One of the very, very few positive things about 2020 was a new double album by a grizzled, long time Americana band called Reckless Kelly. I first learned of them because of a song titled “Ragged as the Road I’m On.” A bit later, “You Cared Enough to Lie,” a twisted love song, caught my attention. I have followed the Braun Brothers, the band’s cofounders, and their fellow musicians since.
Their latest effort is a two record offering—at least half of them world class. “Just Another New Year’s Day” is a song about starting over and making plans to improve oneself at the start of a new year. The song addresses how hard habits are to break and what we should do to improve ourselves. It’s not among my favorites. But the idea raised some conflicts in my quickly eroding brain.
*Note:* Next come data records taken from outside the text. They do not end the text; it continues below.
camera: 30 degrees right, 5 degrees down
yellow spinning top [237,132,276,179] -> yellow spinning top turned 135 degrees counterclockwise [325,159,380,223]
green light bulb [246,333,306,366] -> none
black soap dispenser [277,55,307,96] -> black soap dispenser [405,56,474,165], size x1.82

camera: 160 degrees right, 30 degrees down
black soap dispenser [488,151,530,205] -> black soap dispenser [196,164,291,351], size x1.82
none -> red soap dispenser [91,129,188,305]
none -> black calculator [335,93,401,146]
The narrator is claiming this time he’s gonna change his life and start doing better… on New Year’s Day. Later on, the song asks the rhetorical question, Why do we always try to change but fail most of the time? One of the reasons might be setting an unreasonable goal based on arbitrary dates. That’s why I distrust New Year’s Resolutions and such. It’s just tomorrow. And we are making this a lot worse this year.
I likely heard my first reference to the sheer horribleness of 2020 in June. The inference then, and it hasn’t changed, was if we can survive until 1-1-2021, things will magically get better because we install the brand new National Parks Calendar on the office wall. I’m hearing that sentiment more and more.
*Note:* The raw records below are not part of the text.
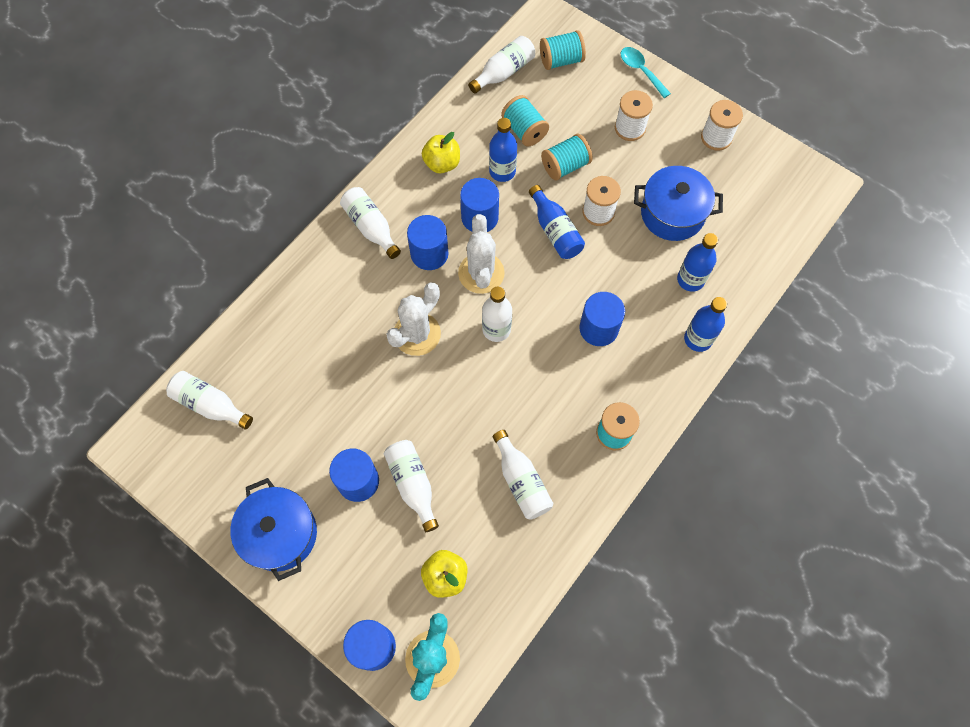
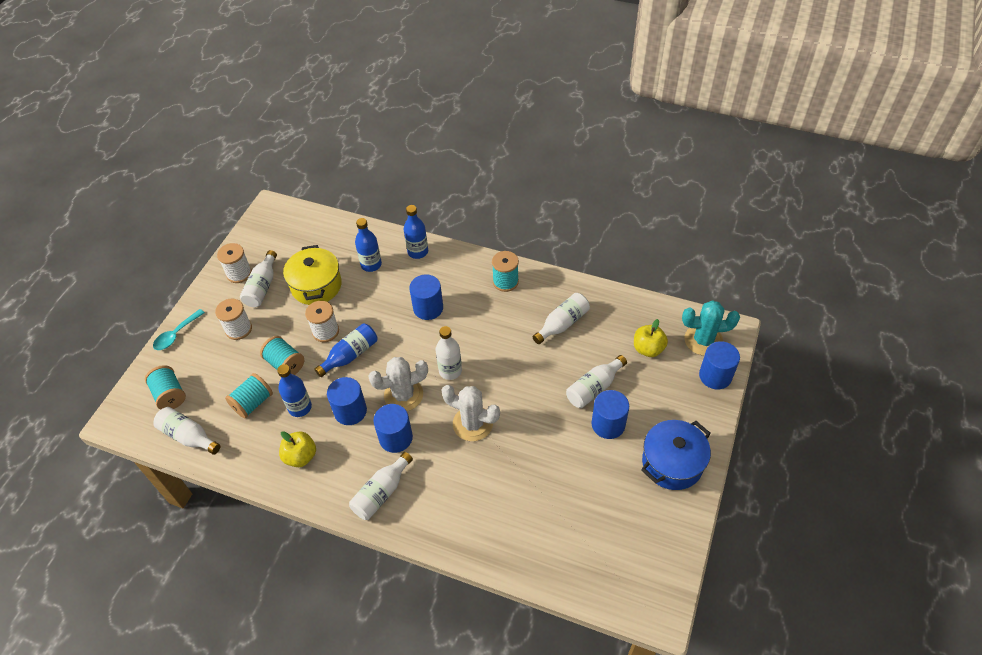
camera: 105 degrees left, 15 degrees down
white bottle [166,371,253,429] -> white bottle moved to [240,250,277,307]
blue pot [634,166,723,241] -> yellow pot [283,245,342,305]

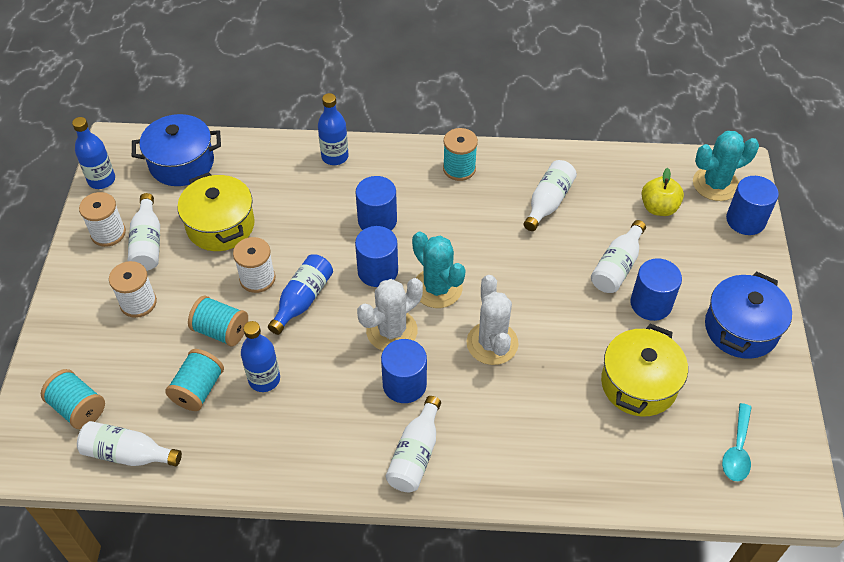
camera: 20 degrees left, 0 degrees up
turquoise spoon [153,309,205,350] -> turquoise spoon moved to [722,403,752,481]
yellow apple [279,431,316,467] -> none
blue cylinder [327,377,367,425] -> blue cylinder moved to [355,226,398,287]
blue bottle [355,218,382,272] -> blue bottle moved to [72,117,115,189]
white bottle [435,326,462,380] -> turquoise cactus [412,232,466,308]
white cactus [441,385,500,441] -> white cactus turned 75 degrees clockwise [467,275,519,365]
none -> blue pot [132,114,221,186]
none -> yellow pot [601,324,688,417]

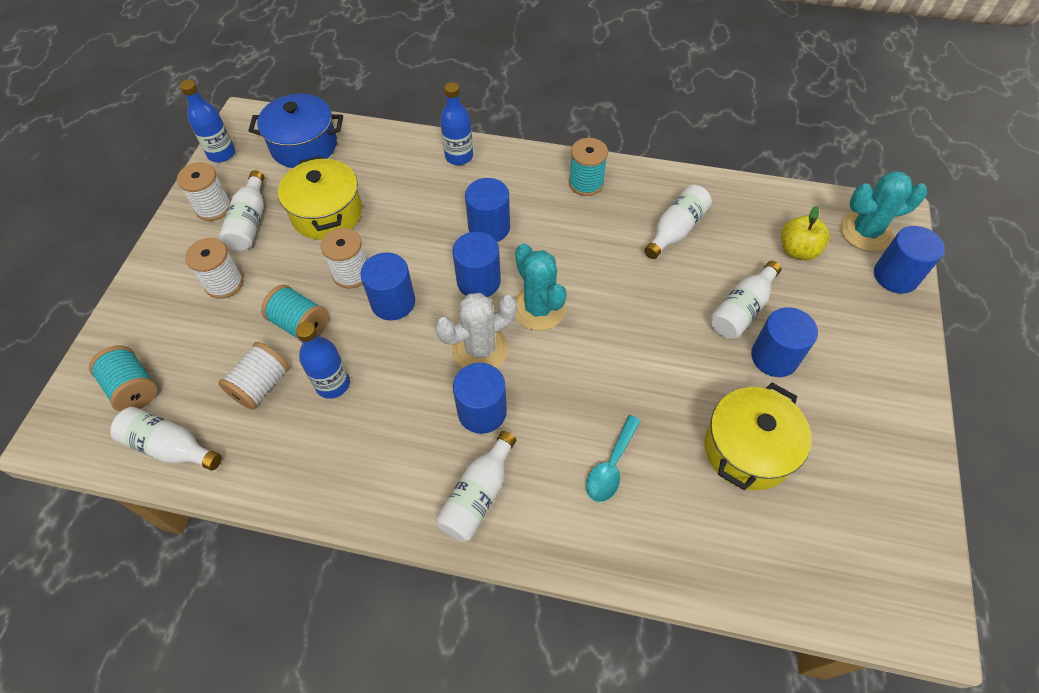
camera: 10 degrees right, 5 degrees up
turquoise spool [165,349,224,411] -> white spool [218,342,290,410]
blue bottle [268,254,333,335] -> blue cylinder [360,252,415,320]
white cactus [467,275,519,365] -> none
blue pot [705,271,792,359] -> none
turquoise spoon [722,403,752,481] -> turquoise spoon moved to [586,415,641,502]

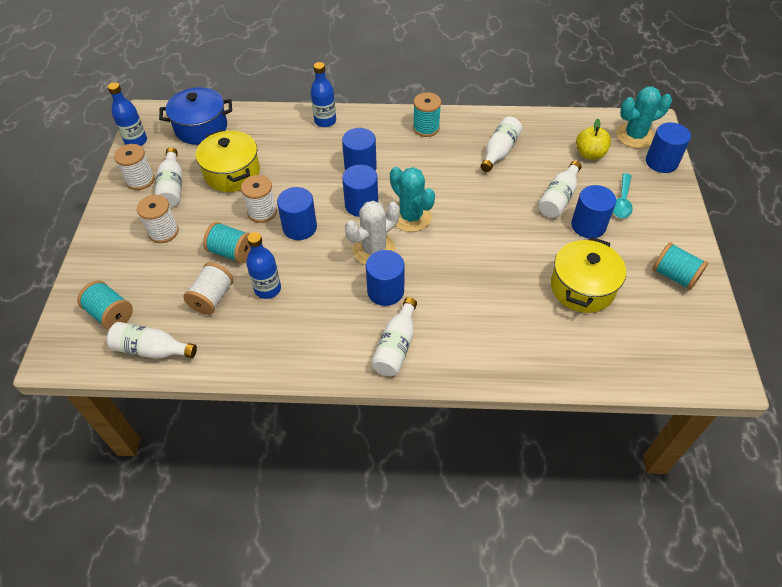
camera: 10 degrees left, 5 degrees down
turquoise spoon [586,415,641,502] -> turquoise spoon moved to [613,173,633,218]
none -> turquoise spool [652,242,708,290]

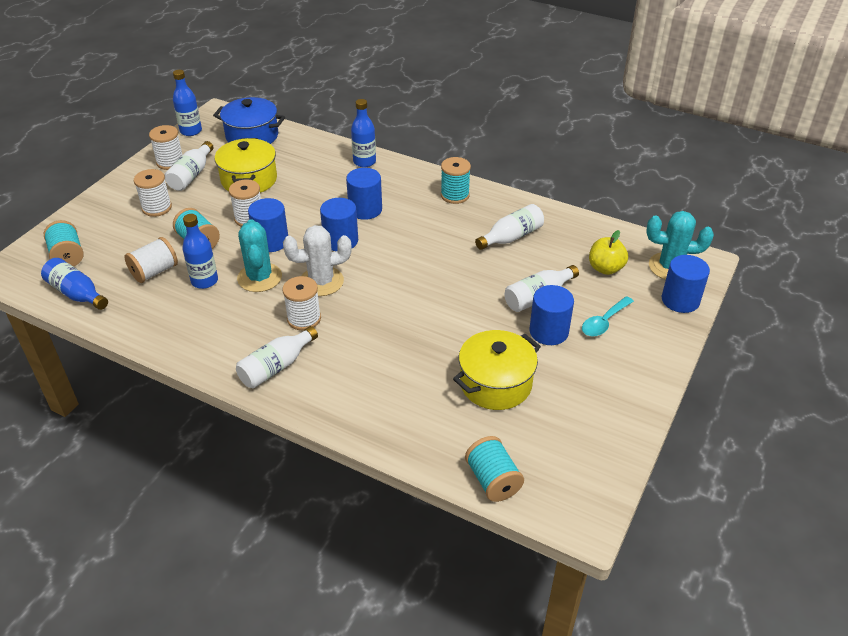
camera: 25 degrees right, 10 degrees down
white bottle [107,322,197,359] -> blue bottle [41,258,108,310]
blue cylinder [366,250,405,306] -> white spool [282,276,321,330]
turquoise cactus [390,167,435,232] -> turquoise cactus moved to [237,219,282,292]
turquoise spool [652,242,708,290] -> turquoise spool moved to [465,436,524,502]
The pandemic is raging at its worst since we first heard of it. We’ve grown sick of Doing the Right Thing. And now hope, in the form of a vaccine, is in the near future. But if you are planning on spending spring in New Orleans, you might be disappointed. Circumstances, even under the best of conditions, likely won’t be improved enough to “get back to normal” by then.
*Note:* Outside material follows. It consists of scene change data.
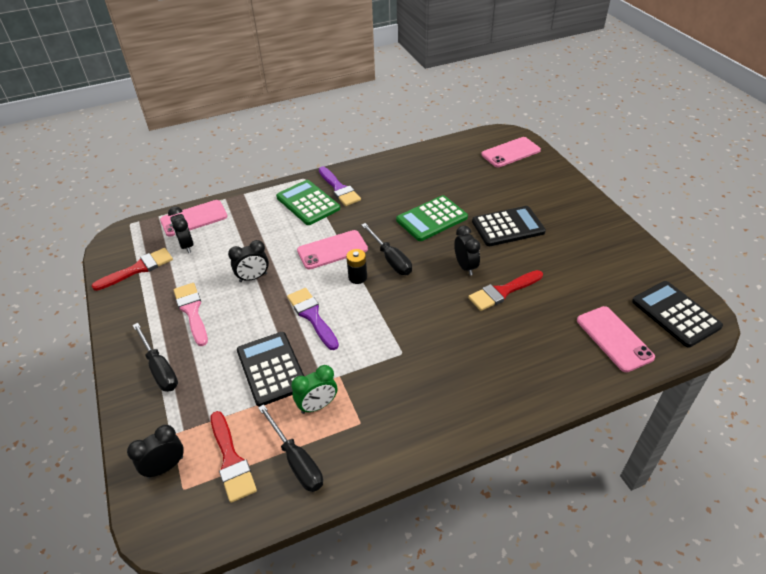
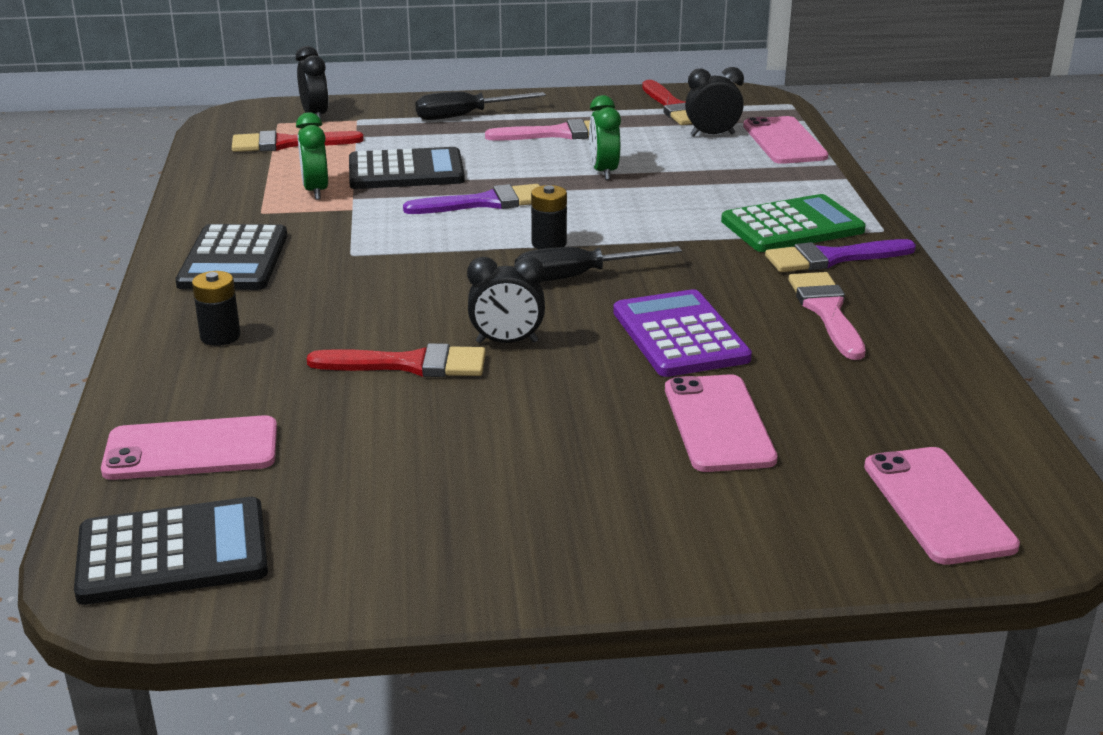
camera: 105 degrees right, 15 degrees down
black clock [228,240,269,282] -> green clock [589,95,621,180]
black screwdriver [258,404,323,492] -> none
pink phone [297,230,368,269] -> pink phone moved to [665,374,778,472]
green calculator [396,195,468,241] -> purple calculator [613,289,752,377]
red brush [468,270,543,311] -> red brush turned 105 degrees clockwise [306,343,486,377]
black calculator [472,206,546,246] -> black calculator moved to [175,224,287,290]
none -> black battery [192,271,241,346]
none -> pink brush [789,272,866,360]

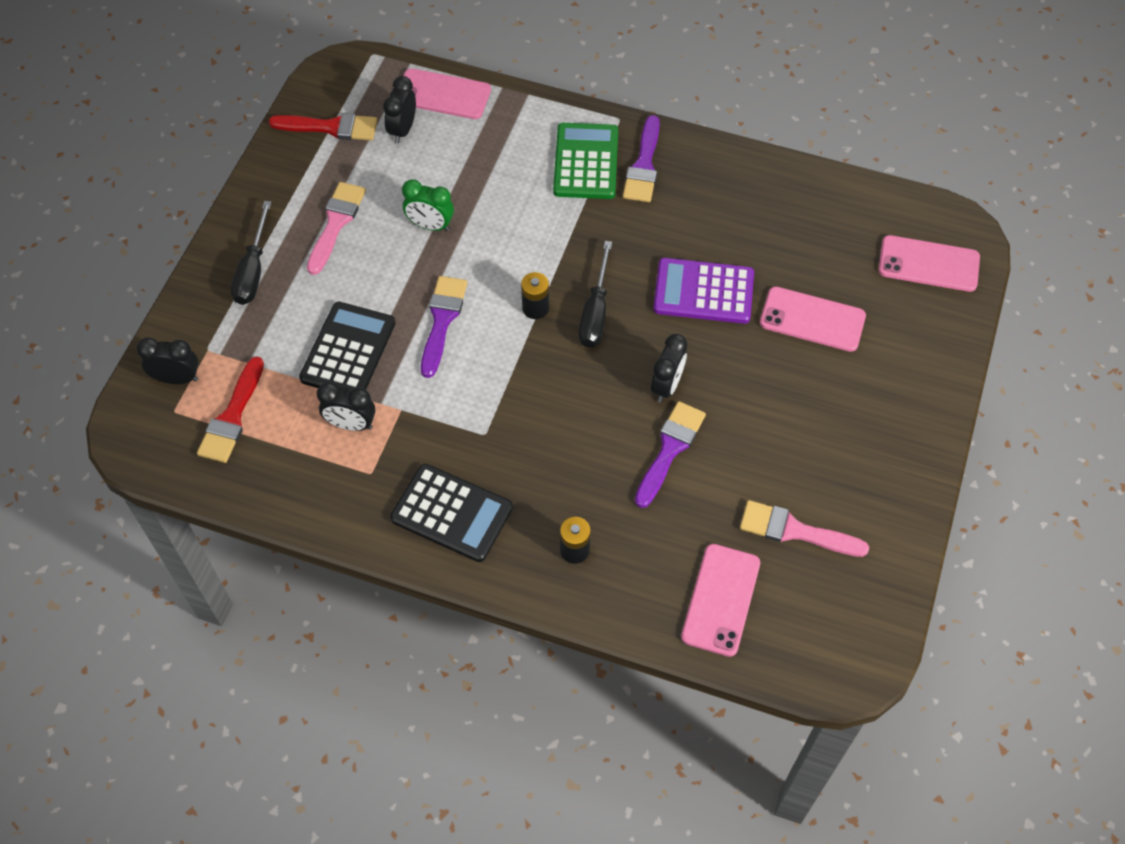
camera: 65 degrees left, 30 degrees up
black calculator [74,497,268,605] -> none
green clock [296,112,328,200] -> black clock [317,382,375,431]
red brush [306,343,486,377] -> purple brush [635,401,706,508]
pink brush [789,272,866,360] -> pink brush moved to [740,500,869,557]

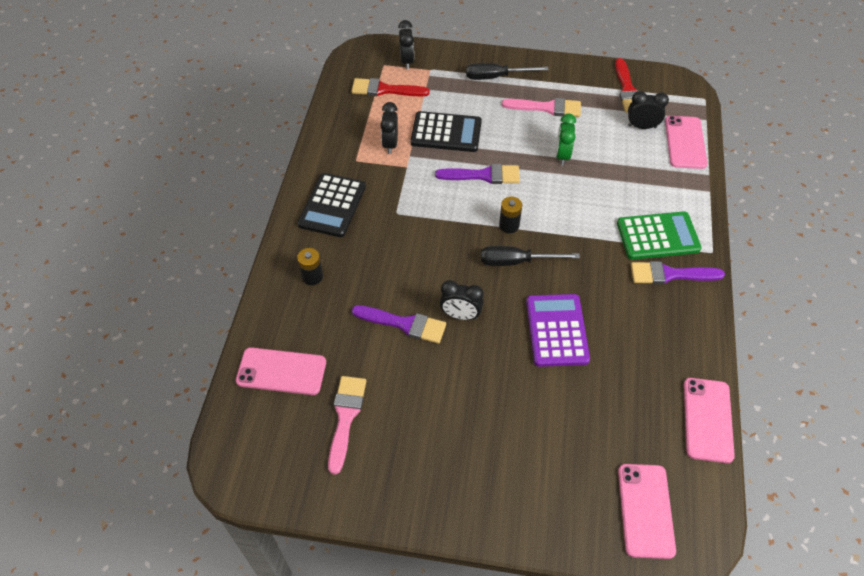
camera: 80 degrees right, 5 degrees down
pink phone [760,287,866,352] -> pink phone moved to [684,378,735,463]

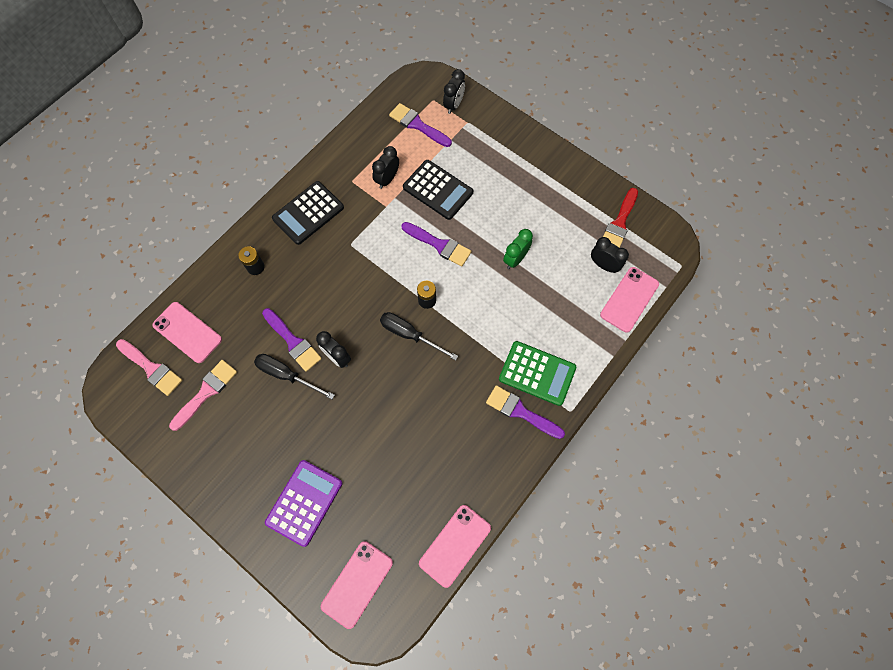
camera: 30 degrees right, 15 degrees up
red brush [351,78,430,96] -> purple brush [389,103,452,147]
black screwdriver [466,63,549,80] -> black screwdriver moved to [254,354,335,399]
pink brush [502,98,581,117] -> pink brush moved to [116,339,182,396]
purple calculator [526,294,590,367] -> purple calculator moved to [265,460,342,547]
You already know the issues. And nothing magically happens when the calendar turns to a new date. The new year just keeps all our time keepers synced. No supernatural phenomenon transforms everything to a different place.
When we reach a new birthday we aren’t magically a year older. We might get cake and presents, but we are only one day older. Aging happens every waking morning. Trust me on this one.
Decades ago, I moved back to Birmingham. Eating out more with old friends and exercising less made my pants tighter. One morning, on my way in, I stopped for a newspaper. As I bent over to retrieve the paper, the button holding my Dockers together released with so much force it ricocheted across the sidewalk. It’s a wonder no one lost an eye.
That day I became more serious about exercise and portion control. My pants got looser. I can’t recall the actual date because it didn’t matter. It was time to change. Surviving the pandemic will require similar focus. We can start by being less selfish and believing scientists and doctors.
And quit listening to politicians. That’s stupid anytime.